L'épargne des Français en 2026 : entre prudence persistante et ajustement des rendements

Malgré un contexte économique en mutation, les ménages français confirment leur statut de champions de l'épargne en Europe avec un taux de mise de côté bien supérieur aux niveaux d'avant-crise. Entre baisse des taux de l'épargne réglementée et succès historique du LEP, le paysage financier des particuliers se redessine en ce début d'année 2026.
Un taux d'épargne qui s'installe durablement au-dessus des 18 %
Après avoir connu un sommet historique à 26,1 % durant les confinements de 2020, le comportement financier des Français ne semble pas totalement revenir à la "normale" pré-pandémique. Alors que le taux d'épargne avoisinait les 15,2 % fin 2019, il s'est stabilisé à un niveau élevé, atteignant 18,0 % au troisième trimestre 2025 selon les derniers chiffres de la Fédération bancaire française (FBF). Cette tendance place l'Hexagone parmi les leaders de la zone euro, derrière l'Allemagne (19,6 %) mais loin devant l'Italie (14,1 %) et l'Espagne (12,0 %).
Le dynamisme des flux financiers reste notable avec 88,5 milliards d'euros injectés dans l'épargne au T3 2025, un montant qui surpasse largement la moyenne historique de 60 milliards d'euros observée sur la période 2013-2025. Parallèlement, l'investissement immobilier (FBCF) demeure solide à 41 milliards d'euros, prouvant que la pierre reste un pilier de la stratégie patrimoniale des ménages malgré la hausse des taux de crédit.
Épargne réglementée : une année 2025 de transition pour le Livret A et le LDDS
L'année 2025 a marqué un tournant pour les livrets préférés des Français. Après avoir culminé à 3 %, le taux du Livret A a subi deux baisses consécutives pour s'établir à 1,7 % en fin d'année, puis à 1,5 % au 1er février 2026. Ce mouvement a entraîné une décollecte nette de 0,47 milliard d'euros sur l'ensemble de l'année 2025 pour le couple Livret A/LDDS, malgré un sursaut traditionnel de fin d'année en décembre (+1,83 milliard d'euros).
Pourtant, d'un point de vue strictement financier, l'épargne réglementée n'a jamais été aussi protectrice. Avec une inflation annuelle contenue à 0,9 % en 2025, le rendement réel du Livret A (taux nominal moins inflation) s'est élevé à 2,16 % en moyenne. Il s'agit de sa meilleure performance réelle depuis 2009, offrant aux épargnants un gain de pouvoir d'achat net de 1,26 point, une situation inédite depuis plus de 15 ans.
| Produit d'épargne | Taux au 01/02/2026 | Encours (Mds€) |
|---|---|---|
| Livret A + LDDS | 1,5 % | 615,2 |
| LEP (Populaire) | 2,5 % | 83,7 |
Le succès massif du Livret d'Épargne Populaire (LEP)
Le véritable fait marquant de ces derniers mois est l'explosion du nombre de détenteurs de LEP. Sous l'impulsion de campagnes de sensibilisation et d'une accessibilité renforcée, 12 millions de Français détiennent désormais ce livret fin 2025, contre seulement 6,9 millions fin 2021. Bien que sa rémunération soit passée de 4 % à 2,7 % en 2025, puis à 2,5 % en février 2026, il reste l'instrument le plus performant pour protéger les revenus modestes.
En dépit d'une collecte nette légèrement négative sur l'année (-0,84 milliard d'euros), l'encours total du LEP a progressé pour atteindre 83,7 milliards d'euros grâce à la capitalisation des intérêts.

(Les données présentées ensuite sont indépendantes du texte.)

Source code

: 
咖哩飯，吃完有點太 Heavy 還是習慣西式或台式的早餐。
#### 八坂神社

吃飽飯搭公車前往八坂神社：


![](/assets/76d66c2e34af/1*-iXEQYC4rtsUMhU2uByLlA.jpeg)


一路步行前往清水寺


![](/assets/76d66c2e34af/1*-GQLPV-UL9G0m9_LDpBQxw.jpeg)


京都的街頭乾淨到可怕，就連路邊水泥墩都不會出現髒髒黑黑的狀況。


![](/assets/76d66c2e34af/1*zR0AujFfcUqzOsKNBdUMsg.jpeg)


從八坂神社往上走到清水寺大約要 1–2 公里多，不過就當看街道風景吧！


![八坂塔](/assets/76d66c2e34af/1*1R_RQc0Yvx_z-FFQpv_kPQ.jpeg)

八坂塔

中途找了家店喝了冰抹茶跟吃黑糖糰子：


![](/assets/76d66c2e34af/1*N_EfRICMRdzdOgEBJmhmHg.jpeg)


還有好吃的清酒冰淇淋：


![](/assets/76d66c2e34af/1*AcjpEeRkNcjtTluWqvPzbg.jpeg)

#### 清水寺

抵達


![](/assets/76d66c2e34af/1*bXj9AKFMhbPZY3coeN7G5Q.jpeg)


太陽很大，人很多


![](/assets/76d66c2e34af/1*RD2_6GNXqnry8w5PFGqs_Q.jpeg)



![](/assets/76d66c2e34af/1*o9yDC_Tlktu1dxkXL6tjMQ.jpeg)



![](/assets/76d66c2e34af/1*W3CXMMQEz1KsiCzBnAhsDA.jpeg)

Cette dynamique montre un arbitrage de plus en plus fin des ménages éligibles, qui privilégient ce support bonifié face au Livret A classique. La Banque de France confirme ainsi une démocratisation réussie de ce produit, indispensable pour amortir les fluctuations du coût de la vie pour les foyers les plus fragiles.